Granholm became the first female Michigan governor in 2002, and was re-elected in 2006 with the largest number of votes case for governor in the state, according to her biography on the state's official website.
She told the panel during her confirmation hearing on Capitol Hill that she expects technology products that reduce carbon emissions to be a $23 trillion global market by 2030.
During the hearing, Granholm also addressed concerns about people working in the fossil fuel industry.

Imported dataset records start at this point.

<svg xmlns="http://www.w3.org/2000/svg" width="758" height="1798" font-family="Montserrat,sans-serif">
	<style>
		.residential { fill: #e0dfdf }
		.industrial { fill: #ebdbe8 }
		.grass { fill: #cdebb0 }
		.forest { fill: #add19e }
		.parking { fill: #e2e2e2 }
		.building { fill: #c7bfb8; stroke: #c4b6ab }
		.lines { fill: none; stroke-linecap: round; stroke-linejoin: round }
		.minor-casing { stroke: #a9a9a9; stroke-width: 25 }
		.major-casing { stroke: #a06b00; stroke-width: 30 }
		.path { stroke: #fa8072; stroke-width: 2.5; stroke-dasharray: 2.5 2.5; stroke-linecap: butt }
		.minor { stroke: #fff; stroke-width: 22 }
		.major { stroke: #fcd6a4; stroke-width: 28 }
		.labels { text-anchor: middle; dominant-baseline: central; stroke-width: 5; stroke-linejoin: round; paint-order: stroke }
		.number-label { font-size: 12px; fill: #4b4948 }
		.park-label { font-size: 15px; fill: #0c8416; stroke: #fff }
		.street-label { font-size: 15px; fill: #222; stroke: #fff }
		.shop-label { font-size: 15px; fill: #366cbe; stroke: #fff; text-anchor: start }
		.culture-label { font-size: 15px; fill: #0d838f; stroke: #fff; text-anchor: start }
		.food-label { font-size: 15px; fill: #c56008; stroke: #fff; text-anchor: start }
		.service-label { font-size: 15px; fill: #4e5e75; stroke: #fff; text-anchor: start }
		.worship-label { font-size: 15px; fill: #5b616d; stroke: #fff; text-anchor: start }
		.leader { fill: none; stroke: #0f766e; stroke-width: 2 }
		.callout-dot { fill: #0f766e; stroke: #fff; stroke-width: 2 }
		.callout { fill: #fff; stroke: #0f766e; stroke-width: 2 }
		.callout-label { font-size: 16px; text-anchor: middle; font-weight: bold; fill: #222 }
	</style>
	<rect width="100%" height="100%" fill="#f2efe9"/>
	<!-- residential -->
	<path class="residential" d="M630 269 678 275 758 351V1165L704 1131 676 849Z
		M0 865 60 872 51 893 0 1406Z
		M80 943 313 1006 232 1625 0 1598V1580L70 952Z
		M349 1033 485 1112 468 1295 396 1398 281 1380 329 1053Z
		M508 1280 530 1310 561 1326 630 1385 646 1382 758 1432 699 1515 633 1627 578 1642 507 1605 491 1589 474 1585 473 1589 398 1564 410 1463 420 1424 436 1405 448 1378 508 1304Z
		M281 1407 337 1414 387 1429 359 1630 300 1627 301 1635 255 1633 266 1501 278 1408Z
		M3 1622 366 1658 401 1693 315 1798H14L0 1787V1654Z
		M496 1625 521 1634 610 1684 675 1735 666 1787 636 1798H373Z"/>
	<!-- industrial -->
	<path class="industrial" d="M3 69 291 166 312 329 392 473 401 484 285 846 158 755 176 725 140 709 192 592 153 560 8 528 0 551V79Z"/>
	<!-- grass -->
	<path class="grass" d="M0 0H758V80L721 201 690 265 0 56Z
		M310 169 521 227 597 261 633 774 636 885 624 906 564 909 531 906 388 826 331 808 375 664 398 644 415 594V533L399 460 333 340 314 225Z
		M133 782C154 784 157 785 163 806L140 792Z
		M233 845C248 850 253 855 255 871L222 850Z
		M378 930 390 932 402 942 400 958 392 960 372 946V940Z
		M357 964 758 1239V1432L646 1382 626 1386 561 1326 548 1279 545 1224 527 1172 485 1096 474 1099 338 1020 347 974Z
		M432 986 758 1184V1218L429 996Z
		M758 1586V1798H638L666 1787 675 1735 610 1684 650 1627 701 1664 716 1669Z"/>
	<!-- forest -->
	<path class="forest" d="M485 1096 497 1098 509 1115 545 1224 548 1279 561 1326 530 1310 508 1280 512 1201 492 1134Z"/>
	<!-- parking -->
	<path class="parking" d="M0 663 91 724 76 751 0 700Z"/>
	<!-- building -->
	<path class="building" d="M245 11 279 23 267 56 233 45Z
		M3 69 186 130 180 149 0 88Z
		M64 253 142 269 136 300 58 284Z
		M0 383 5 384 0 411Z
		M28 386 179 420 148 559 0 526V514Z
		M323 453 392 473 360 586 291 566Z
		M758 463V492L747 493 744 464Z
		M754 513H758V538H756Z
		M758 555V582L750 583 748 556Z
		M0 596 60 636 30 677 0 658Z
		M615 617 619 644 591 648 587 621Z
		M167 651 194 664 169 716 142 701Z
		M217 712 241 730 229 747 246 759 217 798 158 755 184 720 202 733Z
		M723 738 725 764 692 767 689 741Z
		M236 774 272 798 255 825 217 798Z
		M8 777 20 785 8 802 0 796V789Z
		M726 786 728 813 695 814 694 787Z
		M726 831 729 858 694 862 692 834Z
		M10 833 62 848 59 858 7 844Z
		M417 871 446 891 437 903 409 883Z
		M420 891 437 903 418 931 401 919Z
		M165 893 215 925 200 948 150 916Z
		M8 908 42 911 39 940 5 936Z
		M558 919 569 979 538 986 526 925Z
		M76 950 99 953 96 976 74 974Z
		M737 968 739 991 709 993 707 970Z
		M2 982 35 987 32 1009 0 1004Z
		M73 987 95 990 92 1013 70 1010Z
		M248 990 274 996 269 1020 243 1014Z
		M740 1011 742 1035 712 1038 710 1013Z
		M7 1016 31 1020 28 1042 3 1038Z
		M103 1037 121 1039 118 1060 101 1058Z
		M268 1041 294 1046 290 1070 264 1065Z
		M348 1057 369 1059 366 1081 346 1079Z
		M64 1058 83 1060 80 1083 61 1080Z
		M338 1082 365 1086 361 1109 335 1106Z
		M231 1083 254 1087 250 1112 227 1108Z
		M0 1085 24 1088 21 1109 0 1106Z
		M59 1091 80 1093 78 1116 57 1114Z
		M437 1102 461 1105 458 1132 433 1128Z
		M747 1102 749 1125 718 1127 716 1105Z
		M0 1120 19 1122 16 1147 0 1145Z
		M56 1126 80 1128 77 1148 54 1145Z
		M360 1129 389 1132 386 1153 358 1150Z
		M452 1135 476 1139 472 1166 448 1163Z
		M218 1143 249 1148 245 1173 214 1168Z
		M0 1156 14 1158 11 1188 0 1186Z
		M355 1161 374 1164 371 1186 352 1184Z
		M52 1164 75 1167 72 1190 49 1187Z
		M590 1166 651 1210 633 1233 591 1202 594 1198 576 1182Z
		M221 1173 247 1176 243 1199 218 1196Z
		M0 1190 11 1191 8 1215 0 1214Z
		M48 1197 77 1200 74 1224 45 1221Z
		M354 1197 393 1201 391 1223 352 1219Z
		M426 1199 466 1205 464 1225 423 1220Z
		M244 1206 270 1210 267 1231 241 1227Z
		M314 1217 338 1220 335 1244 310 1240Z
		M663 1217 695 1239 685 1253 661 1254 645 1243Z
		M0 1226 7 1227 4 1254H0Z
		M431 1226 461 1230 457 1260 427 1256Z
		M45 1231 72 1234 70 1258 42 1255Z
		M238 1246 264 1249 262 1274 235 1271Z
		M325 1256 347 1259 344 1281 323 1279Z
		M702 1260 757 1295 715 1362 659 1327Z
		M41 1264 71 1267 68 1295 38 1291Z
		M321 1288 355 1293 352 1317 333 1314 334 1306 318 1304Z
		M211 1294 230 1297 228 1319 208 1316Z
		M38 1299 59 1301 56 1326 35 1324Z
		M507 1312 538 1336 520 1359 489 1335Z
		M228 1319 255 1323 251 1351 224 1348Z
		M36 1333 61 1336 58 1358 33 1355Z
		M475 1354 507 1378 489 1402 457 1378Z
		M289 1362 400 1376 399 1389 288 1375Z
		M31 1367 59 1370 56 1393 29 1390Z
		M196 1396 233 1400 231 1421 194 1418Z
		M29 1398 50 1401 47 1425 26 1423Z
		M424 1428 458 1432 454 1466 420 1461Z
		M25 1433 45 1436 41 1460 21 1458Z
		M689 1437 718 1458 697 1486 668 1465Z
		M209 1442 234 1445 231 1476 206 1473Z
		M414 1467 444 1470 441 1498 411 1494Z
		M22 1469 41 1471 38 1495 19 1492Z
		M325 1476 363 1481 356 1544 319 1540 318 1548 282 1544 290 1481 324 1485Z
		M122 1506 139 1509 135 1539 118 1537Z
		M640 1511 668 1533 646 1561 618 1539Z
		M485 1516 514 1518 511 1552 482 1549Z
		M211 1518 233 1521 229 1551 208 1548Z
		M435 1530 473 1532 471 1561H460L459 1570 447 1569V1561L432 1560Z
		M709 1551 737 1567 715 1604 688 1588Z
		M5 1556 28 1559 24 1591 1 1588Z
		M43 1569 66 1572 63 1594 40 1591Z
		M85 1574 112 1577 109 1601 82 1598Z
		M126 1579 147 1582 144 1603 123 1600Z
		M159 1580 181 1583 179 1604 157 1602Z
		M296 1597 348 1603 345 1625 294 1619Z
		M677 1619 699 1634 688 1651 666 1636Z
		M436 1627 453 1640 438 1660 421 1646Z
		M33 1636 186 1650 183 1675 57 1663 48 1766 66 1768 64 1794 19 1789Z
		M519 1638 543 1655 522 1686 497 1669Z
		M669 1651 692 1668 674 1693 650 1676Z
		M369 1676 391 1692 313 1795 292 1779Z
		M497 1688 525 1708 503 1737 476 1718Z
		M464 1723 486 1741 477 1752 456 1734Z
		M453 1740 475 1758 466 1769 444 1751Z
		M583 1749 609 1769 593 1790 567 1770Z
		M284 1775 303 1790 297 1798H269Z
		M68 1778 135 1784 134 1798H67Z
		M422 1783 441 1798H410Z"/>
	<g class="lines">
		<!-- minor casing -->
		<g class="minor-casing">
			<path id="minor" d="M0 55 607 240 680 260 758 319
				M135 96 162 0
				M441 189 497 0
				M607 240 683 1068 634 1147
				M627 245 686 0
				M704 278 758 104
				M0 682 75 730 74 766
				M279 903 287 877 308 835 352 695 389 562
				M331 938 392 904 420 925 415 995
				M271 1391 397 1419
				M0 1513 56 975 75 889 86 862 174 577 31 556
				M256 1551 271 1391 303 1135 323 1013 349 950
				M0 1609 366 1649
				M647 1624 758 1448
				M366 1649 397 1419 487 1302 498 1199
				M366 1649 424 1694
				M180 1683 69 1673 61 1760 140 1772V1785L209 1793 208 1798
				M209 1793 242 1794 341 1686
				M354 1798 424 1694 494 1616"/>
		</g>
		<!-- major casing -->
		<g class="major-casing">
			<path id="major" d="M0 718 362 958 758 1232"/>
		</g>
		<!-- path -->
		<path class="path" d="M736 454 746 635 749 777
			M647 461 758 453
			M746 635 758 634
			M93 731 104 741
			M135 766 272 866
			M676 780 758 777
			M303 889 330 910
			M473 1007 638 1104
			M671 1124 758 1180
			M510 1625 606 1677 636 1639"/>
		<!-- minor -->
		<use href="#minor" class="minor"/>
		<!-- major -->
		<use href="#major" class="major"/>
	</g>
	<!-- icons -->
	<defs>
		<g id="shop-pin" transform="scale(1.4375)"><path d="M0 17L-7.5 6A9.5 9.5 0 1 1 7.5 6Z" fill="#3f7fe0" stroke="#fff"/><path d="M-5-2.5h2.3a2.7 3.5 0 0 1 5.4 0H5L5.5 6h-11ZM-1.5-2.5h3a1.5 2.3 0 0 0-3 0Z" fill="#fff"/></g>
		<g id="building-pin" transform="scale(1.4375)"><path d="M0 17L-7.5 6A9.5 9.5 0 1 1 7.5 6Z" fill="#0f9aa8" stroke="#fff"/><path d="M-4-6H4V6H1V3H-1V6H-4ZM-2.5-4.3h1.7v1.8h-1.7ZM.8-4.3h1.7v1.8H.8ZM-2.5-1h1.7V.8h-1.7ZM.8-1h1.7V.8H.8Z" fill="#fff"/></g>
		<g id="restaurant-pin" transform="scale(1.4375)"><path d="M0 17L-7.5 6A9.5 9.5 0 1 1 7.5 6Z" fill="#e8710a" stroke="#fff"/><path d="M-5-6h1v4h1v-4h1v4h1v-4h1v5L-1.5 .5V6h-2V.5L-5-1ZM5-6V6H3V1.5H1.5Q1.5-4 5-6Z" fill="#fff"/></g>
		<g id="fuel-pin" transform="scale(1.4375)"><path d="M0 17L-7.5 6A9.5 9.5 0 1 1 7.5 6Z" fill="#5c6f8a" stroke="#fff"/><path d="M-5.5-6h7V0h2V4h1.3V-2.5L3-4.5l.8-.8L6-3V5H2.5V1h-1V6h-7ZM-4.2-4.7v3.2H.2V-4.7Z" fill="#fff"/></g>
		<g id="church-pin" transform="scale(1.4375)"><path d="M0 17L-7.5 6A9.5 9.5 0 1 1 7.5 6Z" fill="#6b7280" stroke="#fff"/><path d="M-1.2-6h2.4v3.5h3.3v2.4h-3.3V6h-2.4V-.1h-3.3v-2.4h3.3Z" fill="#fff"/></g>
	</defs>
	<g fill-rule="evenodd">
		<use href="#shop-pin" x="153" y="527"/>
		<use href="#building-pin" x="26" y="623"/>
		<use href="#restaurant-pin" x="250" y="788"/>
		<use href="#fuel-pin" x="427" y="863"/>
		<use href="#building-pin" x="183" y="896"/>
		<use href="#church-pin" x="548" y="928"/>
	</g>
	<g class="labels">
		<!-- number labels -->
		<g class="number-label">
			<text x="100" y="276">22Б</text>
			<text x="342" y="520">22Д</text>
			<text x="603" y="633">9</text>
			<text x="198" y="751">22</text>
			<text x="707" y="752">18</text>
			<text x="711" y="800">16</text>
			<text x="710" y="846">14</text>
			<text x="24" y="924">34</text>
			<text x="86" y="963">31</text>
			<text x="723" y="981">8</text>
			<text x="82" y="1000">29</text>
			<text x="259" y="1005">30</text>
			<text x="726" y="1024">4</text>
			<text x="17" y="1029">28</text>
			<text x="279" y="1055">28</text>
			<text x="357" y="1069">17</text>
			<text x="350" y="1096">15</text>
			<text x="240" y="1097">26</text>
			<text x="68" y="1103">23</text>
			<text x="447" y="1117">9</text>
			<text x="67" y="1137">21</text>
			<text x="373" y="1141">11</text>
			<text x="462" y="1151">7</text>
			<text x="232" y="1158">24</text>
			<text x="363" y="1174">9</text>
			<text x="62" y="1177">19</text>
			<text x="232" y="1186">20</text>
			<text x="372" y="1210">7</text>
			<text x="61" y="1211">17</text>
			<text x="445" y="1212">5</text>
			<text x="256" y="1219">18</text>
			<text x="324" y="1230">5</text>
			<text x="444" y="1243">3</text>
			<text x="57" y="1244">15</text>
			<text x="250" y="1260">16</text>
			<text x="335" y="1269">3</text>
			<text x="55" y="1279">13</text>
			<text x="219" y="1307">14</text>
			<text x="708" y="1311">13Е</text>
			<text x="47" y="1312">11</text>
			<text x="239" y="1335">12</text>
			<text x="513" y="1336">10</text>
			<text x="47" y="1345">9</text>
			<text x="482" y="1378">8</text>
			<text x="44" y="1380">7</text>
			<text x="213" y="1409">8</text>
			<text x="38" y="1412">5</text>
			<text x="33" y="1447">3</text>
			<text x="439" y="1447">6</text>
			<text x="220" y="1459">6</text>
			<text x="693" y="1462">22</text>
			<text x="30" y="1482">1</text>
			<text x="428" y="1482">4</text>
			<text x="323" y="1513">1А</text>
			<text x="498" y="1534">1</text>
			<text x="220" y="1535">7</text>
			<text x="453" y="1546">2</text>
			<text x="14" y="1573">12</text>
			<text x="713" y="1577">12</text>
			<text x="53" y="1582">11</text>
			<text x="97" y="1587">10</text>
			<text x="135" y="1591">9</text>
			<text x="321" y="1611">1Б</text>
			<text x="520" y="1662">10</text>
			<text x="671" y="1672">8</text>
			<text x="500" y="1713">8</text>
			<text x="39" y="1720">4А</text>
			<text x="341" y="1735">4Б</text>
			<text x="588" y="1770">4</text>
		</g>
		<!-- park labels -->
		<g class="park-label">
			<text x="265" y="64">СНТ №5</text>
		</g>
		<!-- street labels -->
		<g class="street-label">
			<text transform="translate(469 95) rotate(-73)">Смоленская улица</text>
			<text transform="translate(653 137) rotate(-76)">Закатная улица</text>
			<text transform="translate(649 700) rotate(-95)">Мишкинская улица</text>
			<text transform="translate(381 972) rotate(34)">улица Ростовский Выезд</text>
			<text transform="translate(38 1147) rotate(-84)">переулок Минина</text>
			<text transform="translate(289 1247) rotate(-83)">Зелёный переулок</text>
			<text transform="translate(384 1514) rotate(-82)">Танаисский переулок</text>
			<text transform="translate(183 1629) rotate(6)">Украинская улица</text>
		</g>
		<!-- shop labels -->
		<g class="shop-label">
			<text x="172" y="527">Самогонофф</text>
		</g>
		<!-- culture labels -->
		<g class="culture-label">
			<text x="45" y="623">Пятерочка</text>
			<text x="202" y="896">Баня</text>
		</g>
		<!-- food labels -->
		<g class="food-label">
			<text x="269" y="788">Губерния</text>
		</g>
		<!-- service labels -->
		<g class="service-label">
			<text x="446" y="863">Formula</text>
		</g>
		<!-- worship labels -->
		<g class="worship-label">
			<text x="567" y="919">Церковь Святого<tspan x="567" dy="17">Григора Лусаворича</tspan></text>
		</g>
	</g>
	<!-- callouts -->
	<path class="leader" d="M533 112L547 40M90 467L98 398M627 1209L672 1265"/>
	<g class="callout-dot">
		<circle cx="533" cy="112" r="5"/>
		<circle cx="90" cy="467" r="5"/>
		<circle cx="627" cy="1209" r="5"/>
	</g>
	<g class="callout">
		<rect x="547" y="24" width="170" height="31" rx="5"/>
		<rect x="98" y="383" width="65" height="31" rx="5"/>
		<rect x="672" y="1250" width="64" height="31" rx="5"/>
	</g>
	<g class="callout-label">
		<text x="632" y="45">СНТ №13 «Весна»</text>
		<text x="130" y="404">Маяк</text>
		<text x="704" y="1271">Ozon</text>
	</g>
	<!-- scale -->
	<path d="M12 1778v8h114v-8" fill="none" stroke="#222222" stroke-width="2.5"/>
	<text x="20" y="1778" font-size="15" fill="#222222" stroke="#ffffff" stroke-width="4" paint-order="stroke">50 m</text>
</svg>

She said that Joe Biden's goal of achieving net-zero carbon emissions by 2050 could be met with carbon capture, utilization and storage technologies used as a tool to cut emissions without cutting jobs.
"I think we must use those technologies to keep people employed and to clean up and remain energy independent," she said at the hearing.
As governor, Granholm's economic platform included "aggressive measures to grow a new alternative energy sector," to turn "Michigan's rustbelt image to a greenbelt reality," her biography states.
She saw electric vehicles as a way to diversify and keep the state's industrial base strong while aiding Michigan through auto industry crisis caused by global shift in manufacturing jobs to low-wage countries.
Prior to serving as governor, Granholm was the state's first female attorney general.
Biden tapped Granholm for the post in December.
"I believe that I was nominated by the president because I am obsessed with creating good paying jobs in America," Granholm told lawmakers at her confirmation hearing. "Having been the governor of Michigan when the automotive industry was on its knees, I understand what it's like in the eyes of men and women who have lost jobs through no fault of their own."
Granholm will leave a position as an analyst for CNN to take the Energy Department position.
She also stepped down from a position as an adjunct professor at the University of California, Berkeley law school, and said she would divest from assets she holds in energy companies.